Intrusion Prevention

Multiple.AntiVirus.Products.File.Scan.Evasion

Description

This indicates an attack attempt against a File Scanning Evasion vulnerability in Multiple Anti-Virus Products.
The vulnerability is caused by an error when the vulnerable softwares handle a malformed virus injected file.
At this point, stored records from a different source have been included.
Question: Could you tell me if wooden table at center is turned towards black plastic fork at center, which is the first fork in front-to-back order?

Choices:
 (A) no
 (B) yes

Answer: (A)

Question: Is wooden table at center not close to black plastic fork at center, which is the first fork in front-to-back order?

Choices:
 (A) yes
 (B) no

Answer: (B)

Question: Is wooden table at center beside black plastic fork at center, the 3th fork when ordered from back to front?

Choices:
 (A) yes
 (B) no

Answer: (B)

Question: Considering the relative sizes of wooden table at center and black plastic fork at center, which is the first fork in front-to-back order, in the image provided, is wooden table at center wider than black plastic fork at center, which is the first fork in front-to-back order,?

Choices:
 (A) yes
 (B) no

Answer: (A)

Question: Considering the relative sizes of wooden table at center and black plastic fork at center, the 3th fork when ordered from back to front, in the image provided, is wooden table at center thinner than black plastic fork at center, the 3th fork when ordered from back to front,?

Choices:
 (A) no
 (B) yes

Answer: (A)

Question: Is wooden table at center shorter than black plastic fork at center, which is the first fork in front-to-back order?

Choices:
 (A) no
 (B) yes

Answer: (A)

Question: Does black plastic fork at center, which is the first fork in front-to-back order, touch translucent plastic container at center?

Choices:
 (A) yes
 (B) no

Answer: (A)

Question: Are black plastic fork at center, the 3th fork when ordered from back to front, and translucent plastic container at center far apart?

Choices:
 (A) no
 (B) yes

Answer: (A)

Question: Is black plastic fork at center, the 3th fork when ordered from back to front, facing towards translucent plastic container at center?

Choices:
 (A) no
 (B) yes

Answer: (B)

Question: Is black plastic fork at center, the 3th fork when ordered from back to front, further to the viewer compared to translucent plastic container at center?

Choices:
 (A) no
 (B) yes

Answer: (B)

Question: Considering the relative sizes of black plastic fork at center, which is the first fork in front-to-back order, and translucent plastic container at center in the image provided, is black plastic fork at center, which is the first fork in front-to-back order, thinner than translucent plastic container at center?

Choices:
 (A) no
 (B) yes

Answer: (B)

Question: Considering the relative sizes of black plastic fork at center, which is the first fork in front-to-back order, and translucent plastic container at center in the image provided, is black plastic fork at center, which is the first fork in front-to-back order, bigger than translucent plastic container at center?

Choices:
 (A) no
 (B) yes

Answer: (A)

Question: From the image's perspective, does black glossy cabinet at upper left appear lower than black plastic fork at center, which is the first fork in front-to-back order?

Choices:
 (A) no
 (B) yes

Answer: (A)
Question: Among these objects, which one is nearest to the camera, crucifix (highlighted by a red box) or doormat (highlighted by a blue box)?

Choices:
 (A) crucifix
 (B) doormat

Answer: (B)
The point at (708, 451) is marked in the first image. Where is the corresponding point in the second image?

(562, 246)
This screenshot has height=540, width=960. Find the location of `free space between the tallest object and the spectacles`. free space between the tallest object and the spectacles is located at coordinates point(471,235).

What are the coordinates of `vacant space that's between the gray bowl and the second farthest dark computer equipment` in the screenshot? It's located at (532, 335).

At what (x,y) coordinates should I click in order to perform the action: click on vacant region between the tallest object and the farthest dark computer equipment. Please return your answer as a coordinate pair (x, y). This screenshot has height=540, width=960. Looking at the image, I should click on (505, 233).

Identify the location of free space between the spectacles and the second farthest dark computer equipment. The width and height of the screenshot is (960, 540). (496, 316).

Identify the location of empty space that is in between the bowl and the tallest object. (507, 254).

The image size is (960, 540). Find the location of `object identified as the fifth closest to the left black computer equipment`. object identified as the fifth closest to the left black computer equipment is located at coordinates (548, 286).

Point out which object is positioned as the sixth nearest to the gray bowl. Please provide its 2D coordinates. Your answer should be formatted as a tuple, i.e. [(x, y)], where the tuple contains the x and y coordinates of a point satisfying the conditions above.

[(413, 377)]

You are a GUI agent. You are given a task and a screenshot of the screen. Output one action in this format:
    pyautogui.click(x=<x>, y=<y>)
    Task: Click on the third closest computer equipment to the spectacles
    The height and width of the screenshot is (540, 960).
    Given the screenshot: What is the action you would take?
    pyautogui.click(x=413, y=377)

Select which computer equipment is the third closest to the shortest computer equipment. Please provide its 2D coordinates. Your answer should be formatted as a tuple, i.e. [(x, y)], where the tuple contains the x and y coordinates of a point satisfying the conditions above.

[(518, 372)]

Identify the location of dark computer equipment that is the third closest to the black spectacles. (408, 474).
It allows a remote attacker to bypass the security checks of Anti-Virus products via a crafted compress or image file.

Affected Products

AhnLab-V3 2011.01.18.00,
AntiVir 7.11.1.163,
Antiy-AVL 2.0.3.7,
Avast 4.8.1351.0,
Avast5 5.0.677.0,
AVG 10.0.0.1190,
BitDefender 7.2,
CAT-QuickHeal 11.00,
ClamAV 0.96.4,
Command 5.2.11.5,
Comodo 7424,
Emsisoft 5.1.0.1,
eSafe 7.0.17.0,
Fortinent 4.2.254.0,
F-Prot 4.6.2.117,
F-Secure 9.0.16160.0
GData 21,
Ikarus T3.1.1.97.0,
Jiangmin 13.0.900,
K7AntiVirus 9.77.3565,
Kaspersky 7.0.0.125
McAfee 5.400.0.1158,
McAfee 5.400.0.1158,
McAfee-GW-Edition 2010.1C,
Microsoft 1.6402,
NOD32 5795,
Norman 6.06.12,
nProtect 2011-01-17.01,
Panda 10.0.2.7,
PCTools 7.0.3.5,
Rising 22.83.00.03,
Sophos 4.61.0,
Symantec 20101.3.0.103,
TrendMicro 9.120.0.1004,
TrendMicro-HouseCall 9.120.0.1004
VBA32 3.12.14.2
VirusBuster 13.6.151.0

Impact

Security Bypass: Remote attackers can bypass security checking of vulnerable systems.

Recommended Actions

Currently we are unaware of any vendor supplied patch for this issue.